Given the critical importance of security in cities, innovative advances in wireless communications system are increasingly improving the safety of city inhabitants. New services such as audio and video monitoring of public areas and automated municipality rule infraction detection, allow a quicker response to threats and anomalies in order to prevent reoccurrence. The University of Bristol has deployed a Smart City Safety use case, as a proof of concept. The basic components of this case study are listed below and they are connected together to the Internet through a WiFi Interface.
- Bike rider helmet
- Raspberry PI
- 360 degree camera and audio
Figure 1 shows a high level architecture of the smart city safety use case. The bike rider carries his helmet, to which the Raspberry PI is attached with a 360-degree camera. The bike rider's journey is captured with video and audio and sent via WiFi to the Mobile Edge Computing (MEC) or Cloud, to be processed. Once the audio and video has been processed and any suspicious activity has been detected, a notification is generated and sent to the different security agents.
Many of today’s municipalities are becoming test beds for the smart city experimentation, where technological capabilities are addressing daily needs ranging from parking to water treatment and city security. The University of Bristol is working to provide, through the 5GinFIRE platform, a smart city safety use case which has been deployed according to the architecture shown in Figure 2.
Figure 2 below shows the main building blocks that make the smart city safety case study a reality. Note that only open-source frameworks (OpenStack, OpenDayLight, etc) are being used to deploy the case study.

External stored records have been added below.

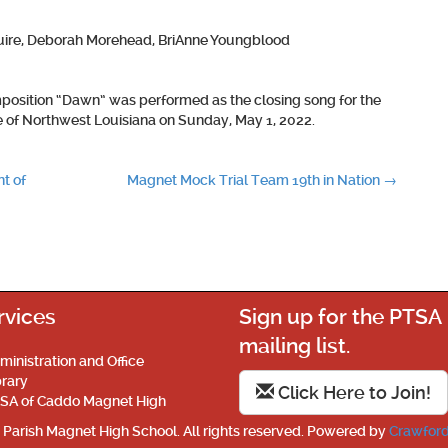
ire,
Deborah Morehead, BriAnne Youngblood
position “Dawn” was performed as the closing song for the
of Northwest Louisiana on Sunday, May 1, 2022.
t of
Magnet Mock Trial Team 19th in Nation
→
rvices
Sign up for the PTSA
mailing list.
ministration and Office
brary
Click Here to Join!
SA of Caddo Magnet High
Parish Magnet High School. All rights reserved. Powered by
Crawford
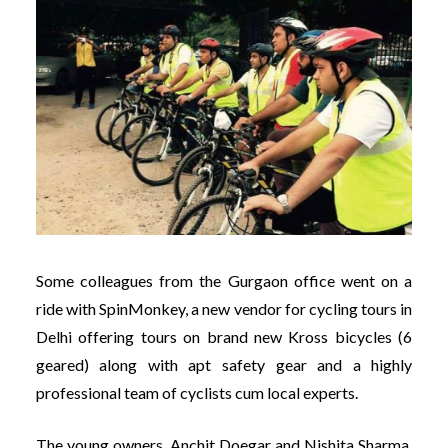
Some colleagues from the Gurgaon office went on a
ride with SpinMonkey, a new vendor for cycling tours in
Delhi offering tours on brand new Kross bicycles (6
geared) along with apt safety gear and a highly
professional team of cyclists cum local experts.
The young owners, Anchit Doegar and Nishita Sharma,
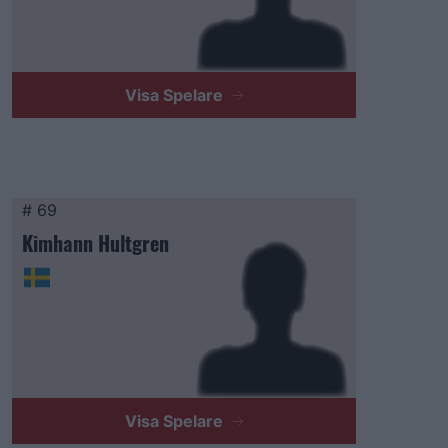
Visa Spelare
# 69
Kimhann Hultgren
Visa Spelare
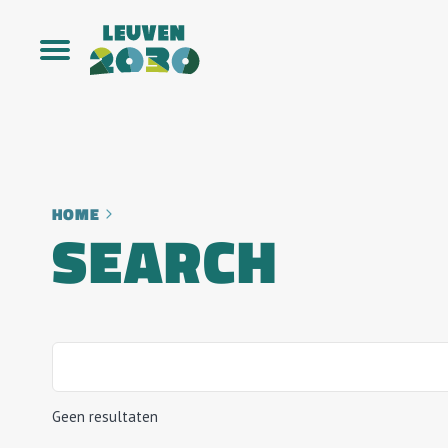
HOME
SEARCH
Geen resultaten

For the video processing two key technologies have been used:
1- Network Function Virtualisation: a virtual network function (VNF) video transcoder. This is designed, specified and deployed at Bristol network function virtualisation infrastructure (NFVI) via OSM MANO orchestrator.

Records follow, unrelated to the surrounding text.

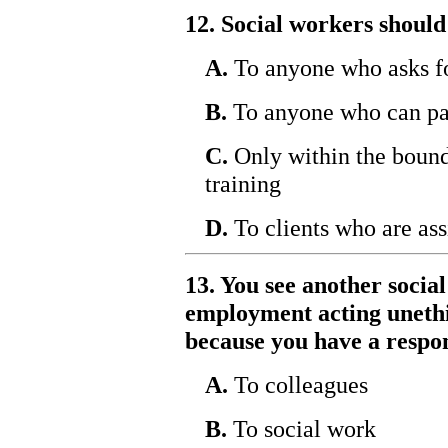
12. Social workers should
A.
To anyone who asks f
B.
To anyone who can pa
C.
Only within the bounda
training
D.
To clients who are ass
13. You see another socia
employment acting unethi
because you have a respon
A.
To colleagues
B.
To social work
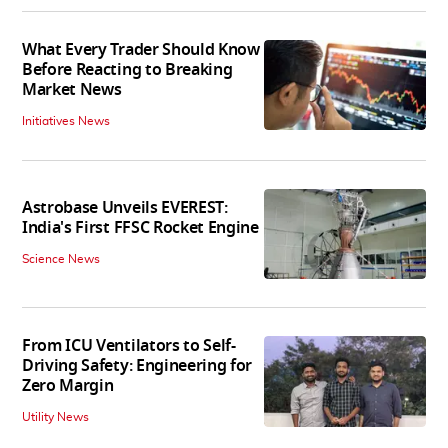
What Every Trader Should Know
Before Reacting to Breaking
Market News
Initiatives News
Astrobase Unveils EVEREST:
India's First FFSC Rocket Engine
Science News
From ICU Ventilators to Self-
Driving Safety: Engineering for
Zero Margin
Utility News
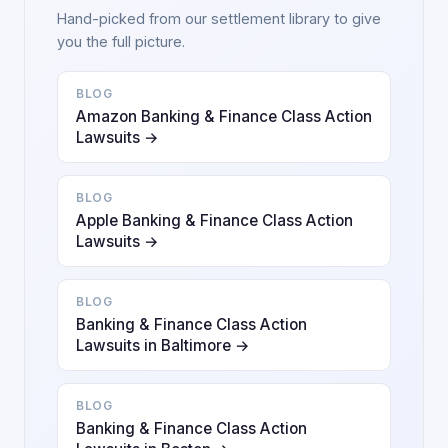
Hand-picked from our settlement library to give
you the full picture.
BLOG
Amazon Banking & Finance Class Action
Lawsuits →
BLOG
Apple Banking & Finance Class Action
Lawsuits →
BLOG
Banking & Finance Class Action
Lawsuits in Baltimore →
BLOG
Banking & Finance Class Action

2- Machine Learning: a face detection program that has been trained and deployed at the NFVI.
Both VNF video transcoder and the face detection program can be moved along the network-edge and to the remote cloud to improve response time. In this case, the solution brings the computation close to the users.
Note that the video transcoder functionality is necessary for providing the right video format for different security agent's mobile devices, and also to facilitate the face detection procedure.
This is ongoing work as face recognition improves, audio transcoder and audio recognition are in the process of being designed, and gradually the implementation of a Smart City Safety service closer to being a reality.